Space-occupying masses are seen in fibrous dysplasia. In such cases, T1-weighted MR images may show decreased signal intensity, and T2-weighted images may show variable signal intensity, depending on the degree of lesion ossification. Chordoma, a mass that arises from a remnant of the notochord, can also appear as a disk-space mass. These tumors occur chiefly in the occipital-cervical and sacrococcygeal regions, and they less frequently appear in the lumbar, cervical, and thoracic regions .
1. Laredo JD, Quessar AE, Bossard P, et al. Vertebral tumors and pseudotumors. Radiologic Clinics of North America 2001; 39 :137 –163.
2. Bjornsson J, Wold LE, Ebersold MJ, et al. Chordoma of the mobile spine: a clinicopathologic analysis of 40 patients. Cancer 1993; 71 :735 –740.
|christie321 - Sun Dec 18, 2005 9:24 am|
Thank you again for your response. It was very informative. In my research on this topic I have come across chordoma, but had never heard of a pseudotumor.
So with the MRI results I described does that pretty much guarantee me that it's not a recurrence of the thyroid cancer? Thank you again for providing this service to the many many people in the world with questions about their health.
|Dr. Tamer Fouad - Sun Dec 18, 2005 1:21 pm|
Thank you for your kind words.
Its more than likely that its not related to the thyroid cancer. That's my impression. First, although papillary cancer of the thyroid is an indolent disease it commonly spreads to the lymph nodes and distant spread (to lungs or bones) is very uncommon. If suspicious the doctor could order a thyroglobulin test, although I do not really see the merit in doing this.
Second this is not a common site of metastasis in the vertebra whether be it from thyroid cancer or any other cancer. The cervical spine is the least often involved by spinal metastases (10%), followed by the lumbar spine (20%), and the thoracic spine (70%).

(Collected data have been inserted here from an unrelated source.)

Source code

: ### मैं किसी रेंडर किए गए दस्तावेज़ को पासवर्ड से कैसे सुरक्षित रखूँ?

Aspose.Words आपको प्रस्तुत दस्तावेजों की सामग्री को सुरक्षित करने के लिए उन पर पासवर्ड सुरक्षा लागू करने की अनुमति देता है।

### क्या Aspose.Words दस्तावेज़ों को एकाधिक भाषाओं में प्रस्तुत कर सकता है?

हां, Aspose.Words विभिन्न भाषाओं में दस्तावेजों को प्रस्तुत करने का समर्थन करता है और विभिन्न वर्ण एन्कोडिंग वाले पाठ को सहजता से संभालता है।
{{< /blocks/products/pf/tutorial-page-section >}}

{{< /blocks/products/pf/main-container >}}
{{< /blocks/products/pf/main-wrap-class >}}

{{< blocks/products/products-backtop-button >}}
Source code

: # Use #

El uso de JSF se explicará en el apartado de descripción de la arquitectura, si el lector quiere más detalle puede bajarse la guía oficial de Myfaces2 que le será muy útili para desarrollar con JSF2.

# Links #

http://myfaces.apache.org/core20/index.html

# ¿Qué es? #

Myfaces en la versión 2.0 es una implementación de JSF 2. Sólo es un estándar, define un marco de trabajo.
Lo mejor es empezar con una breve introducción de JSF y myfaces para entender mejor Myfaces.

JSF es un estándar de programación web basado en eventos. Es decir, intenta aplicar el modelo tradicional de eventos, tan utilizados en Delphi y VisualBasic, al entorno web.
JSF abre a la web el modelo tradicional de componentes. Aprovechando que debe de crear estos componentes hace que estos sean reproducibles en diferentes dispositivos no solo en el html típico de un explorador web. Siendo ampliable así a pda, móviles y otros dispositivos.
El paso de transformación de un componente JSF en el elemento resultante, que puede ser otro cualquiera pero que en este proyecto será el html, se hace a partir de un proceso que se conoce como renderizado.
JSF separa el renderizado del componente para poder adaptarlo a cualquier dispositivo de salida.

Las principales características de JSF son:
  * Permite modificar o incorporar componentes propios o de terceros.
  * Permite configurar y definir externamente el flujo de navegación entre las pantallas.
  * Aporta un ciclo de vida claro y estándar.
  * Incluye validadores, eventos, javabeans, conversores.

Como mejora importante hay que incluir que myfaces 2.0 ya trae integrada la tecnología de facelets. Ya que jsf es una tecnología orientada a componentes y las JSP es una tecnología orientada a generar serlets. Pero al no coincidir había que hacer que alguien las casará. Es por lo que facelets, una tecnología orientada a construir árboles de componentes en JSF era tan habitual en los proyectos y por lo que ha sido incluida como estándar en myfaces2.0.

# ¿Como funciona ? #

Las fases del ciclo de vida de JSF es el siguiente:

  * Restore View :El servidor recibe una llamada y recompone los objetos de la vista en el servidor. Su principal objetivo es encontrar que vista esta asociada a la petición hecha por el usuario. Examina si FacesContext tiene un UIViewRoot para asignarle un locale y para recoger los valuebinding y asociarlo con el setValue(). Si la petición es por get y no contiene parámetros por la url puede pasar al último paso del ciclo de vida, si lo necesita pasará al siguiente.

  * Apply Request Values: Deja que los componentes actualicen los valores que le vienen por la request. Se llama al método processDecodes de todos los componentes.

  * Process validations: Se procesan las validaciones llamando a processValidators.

I think the excisional biopsy will be more definitive and I strongly suspect one of the pseudotumors above (including chordoma).
Please keep us posted.
1. Atanasiu JP, Badatcheff F, Pidhorz L: Metastatic lesions of the cervical spine. A retrospective analysis of 20 cases. Spine 18: 1279-1284, 1993.
|christie321 - Sat Jan 14, 2006 1:14 pm|
I just wanted to give you an update. I had the surgery and the mass was found to be a tumor consisting of "benign fibromuscular tissue and chondroid tissue." The benign part is definitely a relief. My question now is is this something that is likely to recur? If so, is it something I'll need to have removed again or is it something (as long as it's asymptomatiic) that I should just live with?
Thank you again for your help and information.
|Dr. Tamer Fouad - Sat Jan 14, 2006 2:43 pm|
First of all congratulations. So it did turn out to be a pseudotumor! Well I am also relieved that its only benign. I wouldn't worry about it. I don't think it should return and if it does you just need to follow up with an MRI to make sure that everything is alright.
You will need nothing more than follow up for this case should it recur.
|christie321 - Sun Jan 15, 2006 7:55 am|
Thank you so much for all of your insight and encouragement. Way to go on the diagnosis too!!! This is a wonderful service you and your colleagues are providing.